* _PAGE EXCERPT_:
########################################
Research Areas

Symbiosis

What mechanisms structure diversity within the microbiome?

Biodiversity & Ecosystems

What is the cost of losing biodiversity?

Species’ Range Expansions

Can we predict diversity hotspots of the future?

Symbiosis is a source of evolutionary innovation in which an entire ecological or biological playbook can be acquired by association. Corals rely on an abundance of microbes to access scarce nutrients and power the formation of coral reefs. The essential nature of this symbiosis is now highlighted regularly with reports of massive coral bleaching in which corals loose their microalgal symbionts and suffer mass mortality. Yet, some corals fare better than others depending on the identity and relative abundance of certain algal symbionts.

I study the ecological mechanisms that determine the community of symbionts present within a coral at a given time.

Biodiversity in coastal marine communities provides the foundation for various ecosystem services including tourism, fisheries and coastal protection. Yet the richness of life is often overlooked by the public and sacrificed in the name of coastal and economic development. The rate of change in these systems threatens our ability to predict what we may loose if sound conservation and management practices are not enacted.

As a leading researcher for MarineGEO-Hong Kong, our team researches the relationship between biodiversity, disturbance and human health in urbanised seascapes.

Species ranges have begun to shift as the global climate changes. Increasing temperature is making tropical habitats intolerable but also removing barriers to poleward range expansions. Those species that can both arrive and survive in cooler and more seasonal habitats will define patterns of biodiversity under future climate regimes.

My new area of research combines physiological studies, population genomics, and climate modeling to make predictions of biodiversity hotspots of the future.
########################################
* _STUDY MATERIAL_:
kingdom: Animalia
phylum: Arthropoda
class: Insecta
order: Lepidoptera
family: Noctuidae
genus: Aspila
########################################
* _WHAT YOU WILL DO_: Please say whether each statement agrees with the research areas text, answering yes or no and quoting the deciding words: (a) corals depend on microbes to reach scarce nutrients; (b) the team researches as part of MarineGEO-Singapore; (c) the new area of research relies on climate modeling alone. The records are separate material, not part of the research areas text.

* _ANSWER_:
(a) Yes: "Corals rely on an abundance of microbes to access scarce nutrients"
(b) No: "As a leading researcher for MarineGEO-Hong Kong"
(c) No: "combines physiological studies, population genomics, and climate modeling"